With the aim to find a general, transferable, and reliable computer model to tackle SDS and [N4,4,4,4]Cl aqueous solutions, the MARTIN 2.2 model was initially selected. The regular and polarizable water models were benchmarked, exhibiting both advantages and disadvantages when reproducing experimental results of micelle distribution and the impact of [N4,4,4,4]Cl on SDS aqueous solutions. Fortunately, with the advent of the recently released MARTINI 3.0 (42) and the validated SDS and [N4,4,4,4]Cl CG-MD models, the advantages and disadvantages converged in the new MARTINI 3.0 as detailed below. Thus, the manuscript is organized as follows; the technical aspects of the CG-MD simulations and ad hoc experiments are described in the Methods section, as well as the topology and model benchmark. This is followed by the CG-MD results on the impact of [N4,4,4,4]Cl in SDS aqueous solutions, which are presented for the selected model. Simulation snapshots are discussed regarding the characterization of the phase behavior, along with computed Small-angle X-ray scattering (SAXS) profiles that are compared with experimental results obtained for this study. Additionally, dynamic light scattering (DLS) and NMR experimental data were used to characterize the phase behavior.

2 Methodology

2.1 Simulation details

All simulations were performed with the 2019 GROMACS package (Lindahl et al., 2018), which integrates the equations of motion using the leapfrog algorithm (Hockney et al., 1974) with a 20 fs time step.

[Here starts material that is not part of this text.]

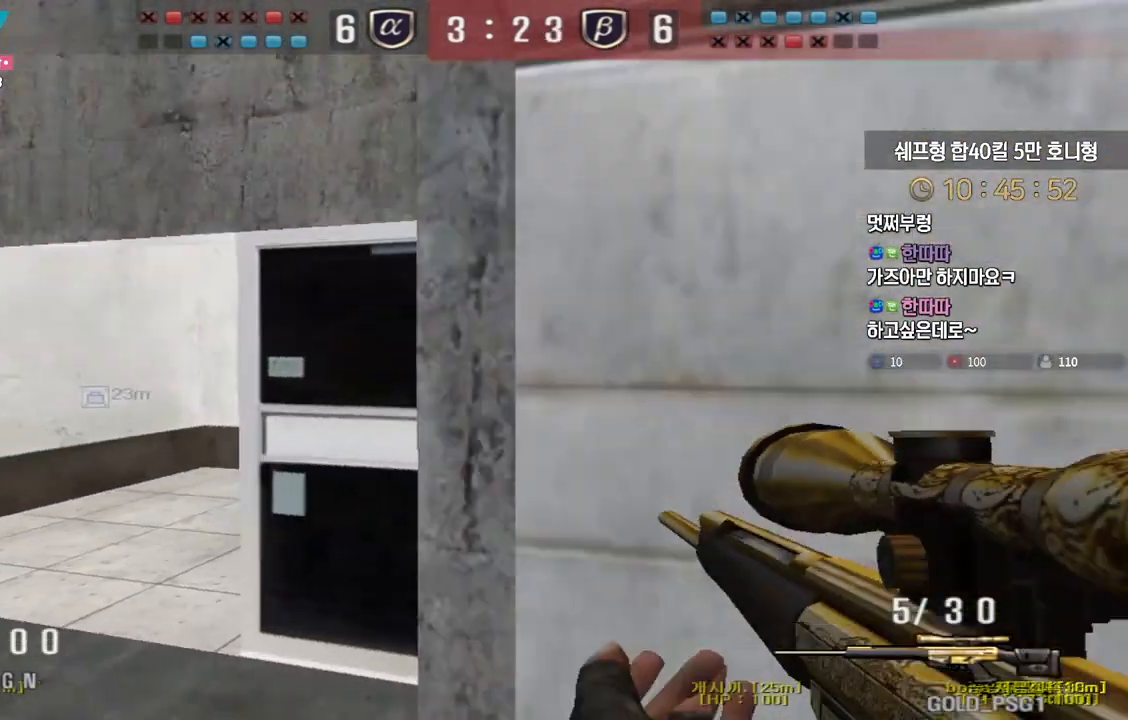
{"keys": ["a", "w"], "events": [[150, "ctrl", "down"], [167, "a", "up"], [167, "space", "down"], [183, "ctrl", "up"], [183, "w", "up"], [233, "space", "up"], [250, "w", "down"], [267, "a", "down"]]}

The total potential energy entails bonded interactions for bond stretching and angle bending—bonds were compelled with the LINear Constraint Solver (LINCS) (Hess et al., 1997)—whereas non-bonded ones used the Lennard-Jones (LJ) potential and the regular Coulomb interaction function—long-range electrostatic interactions were assessed using the Particle-Mesh-Ewald (PME). (Darden et al., 1993). The non-bonded interactions were calculated with the Verlet cutoff scheme (potential-shift-Verlet modifier) and a cut-off of 1.2 nm. The temperature (298K and coupling time constant of 1.0 ps) and pressure (1 bar and isotropic coupling with a time constant of 24.0 ps) were set with the velocity-rescaling thermostat (Bussi et al., 2007) and Parrinello-Rahman barostat, (Parrinello and Rahman, 1981), respectively. The simulation boxes were created with Packmol, (Martínez et al., 2009), setting the molecules randomly, with periodic boundary conditions in all directions.

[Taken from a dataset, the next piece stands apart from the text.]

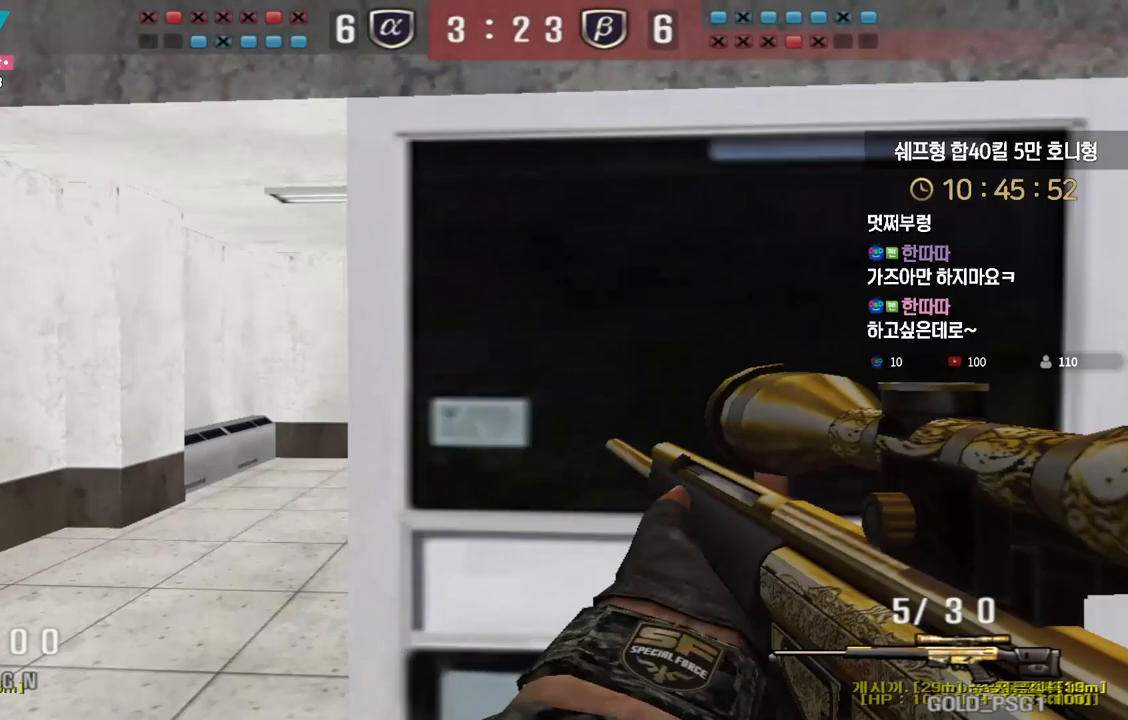
{"keys": ["ctrl"], "events": [[167, "a", "up"], [233, "d", "down"], [450, "ctrl", "down"], [467, "d", "up"], [467, "w", "up"]]}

Prior to the NpT ensemble production runs, an energy minimization step was done using the steepest descent algorithm to avoid close contacts between molecules which could occur in the preparation of the initial simulation boxes. Afterwards, two equilibrium MD simulations were carried out on the NVT and NpT ensembles to establish the desired temperature and density, respectively. The total potential energy, pressure, temperature, and densities were monitored alongside the equilibrium steps and production runs to ensure the thermodynamic equilibrium. The Visual Molecular Dynamics (VMD) software package (Humphrey et al., 1996) was used to visualize the systems. The micellar distributions were analyzed using an in-house code (Jorge, 2008) based in the Hoshen–Kopelman cluster counting algorithm (Hoshen and Kopelman, 1976). Computed SAXS profiles in the MD simulations were obtained with the gmx saxs Gromacs tool which calculates the SAXS structure factors for given coarse-grained form factors based on Cromer’s method (Cromer and Mann, 1968).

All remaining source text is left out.